In the review of Derangements, who is the serial killer whose first-person account alternates with episodes from Raj's life?

## GIVEN PASSAGE
┌──

Saturday, September 06, 2008

Rajorshi Chakraborti's Derangements

As a book reviewer, one of my favourite chance discoveries was Rajorshi Chakraborti’s debut novel Or the Day Seizes You (review here, author interview here). Its urgent, dreamlike narrative was among the most distinct by a new Indian author in a while and it was a book very few people seemed to have heard of: writing about it was more satisfying than reviewing a high-profile, widely felicitated book that was already guaranteed space in a dozen newspapers and magazines.

Or the Day Seizes You was a very ambitious work, but Chakraborti’s second novel Derangements is even more so, and its structure is more complex. It spells out its meta-fictional intentions right at the beginning, through an “Editor’s Note” wherein we gather that a writer named Raj Chakraborti has recently disappeared in suspicious circumstances and that his editor has subsequently received a manuscript from him. What follows is the full text of this manuscript, which includes parallel stories: episodes from Raj’s own life – scattered, hazy, like many passages in Or the Day Seizes You – alternate with the first-person narrative of one of his invented characters, Charles Robert Pereira, a serial killer contacted by a mysterious clique of people who want him to work for them. (A tiny illustration of a pen or knife – the instrument of choice for writer and killer respectively – accompanies each chapter.) The connections between the two narratives – or between the lives of Raj and Charles – aren’t immediately obvious but slowly they begin to converge (in a manner that reminded me of an even stranger book, Murakami’s Hard-Boiled Wonderland and the End of the World). In each narrative, the line between what “really happens” and the dream-world is frequently unclear.

└──

## LISTING
┌──

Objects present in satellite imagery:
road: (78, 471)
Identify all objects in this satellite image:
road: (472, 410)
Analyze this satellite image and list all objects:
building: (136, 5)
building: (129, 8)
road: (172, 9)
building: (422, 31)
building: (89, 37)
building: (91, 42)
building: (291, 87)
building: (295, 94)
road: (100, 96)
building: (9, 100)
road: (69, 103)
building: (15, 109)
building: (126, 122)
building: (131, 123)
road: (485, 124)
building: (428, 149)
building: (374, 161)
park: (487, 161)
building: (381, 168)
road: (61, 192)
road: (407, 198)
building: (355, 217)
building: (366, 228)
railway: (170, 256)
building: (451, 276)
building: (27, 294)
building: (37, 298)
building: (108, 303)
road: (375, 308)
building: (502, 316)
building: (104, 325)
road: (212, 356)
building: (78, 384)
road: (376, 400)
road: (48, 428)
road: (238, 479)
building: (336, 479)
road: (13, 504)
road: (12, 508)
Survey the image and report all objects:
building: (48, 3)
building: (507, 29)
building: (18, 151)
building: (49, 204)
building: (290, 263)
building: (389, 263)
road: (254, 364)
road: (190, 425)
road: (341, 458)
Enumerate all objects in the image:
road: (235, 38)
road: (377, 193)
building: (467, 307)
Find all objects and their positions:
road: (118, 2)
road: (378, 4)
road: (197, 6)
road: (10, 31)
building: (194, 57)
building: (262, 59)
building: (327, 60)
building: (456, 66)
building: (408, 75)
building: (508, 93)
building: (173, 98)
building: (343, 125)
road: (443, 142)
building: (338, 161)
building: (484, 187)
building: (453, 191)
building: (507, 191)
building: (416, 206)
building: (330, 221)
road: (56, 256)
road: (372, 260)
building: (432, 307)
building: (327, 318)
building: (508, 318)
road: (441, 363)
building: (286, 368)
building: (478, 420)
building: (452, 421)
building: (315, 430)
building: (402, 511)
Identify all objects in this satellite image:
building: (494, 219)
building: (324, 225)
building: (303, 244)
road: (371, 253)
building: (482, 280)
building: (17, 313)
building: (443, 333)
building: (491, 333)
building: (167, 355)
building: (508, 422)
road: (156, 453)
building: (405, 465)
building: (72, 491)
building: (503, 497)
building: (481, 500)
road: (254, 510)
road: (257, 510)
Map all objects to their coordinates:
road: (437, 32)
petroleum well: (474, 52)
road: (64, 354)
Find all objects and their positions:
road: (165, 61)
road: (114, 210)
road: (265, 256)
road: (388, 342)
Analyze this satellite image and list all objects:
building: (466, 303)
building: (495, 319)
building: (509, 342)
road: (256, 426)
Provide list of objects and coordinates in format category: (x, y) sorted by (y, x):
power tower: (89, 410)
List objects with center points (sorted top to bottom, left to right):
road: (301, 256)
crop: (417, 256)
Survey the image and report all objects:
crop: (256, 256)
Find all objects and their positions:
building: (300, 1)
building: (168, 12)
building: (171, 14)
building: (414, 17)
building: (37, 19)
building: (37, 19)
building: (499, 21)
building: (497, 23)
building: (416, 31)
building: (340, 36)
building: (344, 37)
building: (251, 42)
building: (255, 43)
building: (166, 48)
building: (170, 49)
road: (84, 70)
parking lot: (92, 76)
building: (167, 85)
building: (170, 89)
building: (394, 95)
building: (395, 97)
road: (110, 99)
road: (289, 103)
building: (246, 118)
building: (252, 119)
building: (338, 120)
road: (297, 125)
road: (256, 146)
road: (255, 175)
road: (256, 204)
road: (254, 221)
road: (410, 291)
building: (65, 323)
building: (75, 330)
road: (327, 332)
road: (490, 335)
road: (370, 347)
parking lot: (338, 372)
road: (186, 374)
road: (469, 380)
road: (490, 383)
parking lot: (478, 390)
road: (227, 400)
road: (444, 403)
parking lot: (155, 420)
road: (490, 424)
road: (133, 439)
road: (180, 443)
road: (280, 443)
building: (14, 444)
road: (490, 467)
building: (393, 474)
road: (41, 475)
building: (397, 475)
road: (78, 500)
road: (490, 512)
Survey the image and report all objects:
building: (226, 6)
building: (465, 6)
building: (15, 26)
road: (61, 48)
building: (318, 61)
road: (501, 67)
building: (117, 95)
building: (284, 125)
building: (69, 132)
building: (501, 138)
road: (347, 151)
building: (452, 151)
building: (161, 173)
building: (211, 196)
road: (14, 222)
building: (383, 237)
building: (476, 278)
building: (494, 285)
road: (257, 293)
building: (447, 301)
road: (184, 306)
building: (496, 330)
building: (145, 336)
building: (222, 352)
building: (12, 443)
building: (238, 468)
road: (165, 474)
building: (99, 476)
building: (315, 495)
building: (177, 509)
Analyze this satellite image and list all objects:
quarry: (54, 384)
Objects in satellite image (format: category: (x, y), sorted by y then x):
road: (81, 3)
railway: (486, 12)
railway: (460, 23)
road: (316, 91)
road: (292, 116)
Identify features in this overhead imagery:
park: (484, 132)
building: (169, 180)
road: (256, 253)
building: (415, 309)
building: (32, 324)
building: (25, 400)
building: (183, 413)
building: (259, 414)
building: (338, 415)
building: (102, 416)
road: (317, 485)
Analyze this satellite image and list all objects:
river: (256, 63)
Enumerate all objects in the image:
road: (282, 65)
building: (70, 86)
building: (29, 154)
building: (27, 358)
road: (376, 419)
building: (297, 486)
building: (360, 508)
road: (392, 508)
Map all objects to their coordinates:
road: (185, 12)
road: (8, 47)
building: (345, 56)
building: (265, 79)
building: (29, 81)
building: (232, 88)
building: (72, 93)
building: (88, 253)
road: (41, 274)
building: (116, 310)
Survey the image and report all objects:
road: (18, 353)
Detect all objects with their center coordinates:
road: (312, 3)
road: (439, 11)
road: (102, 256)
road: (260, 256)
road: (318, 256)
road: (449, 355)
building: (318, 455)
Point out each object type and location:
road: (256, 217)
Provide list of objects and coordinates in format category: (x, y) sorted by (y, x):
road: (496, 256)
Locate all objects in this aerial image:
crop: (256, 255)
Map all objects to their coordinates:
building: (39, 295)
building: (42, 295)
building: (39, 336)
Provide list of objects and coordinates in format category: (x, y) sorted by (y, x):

└──

## ANSWER IN FULL
Charles Robert Pereira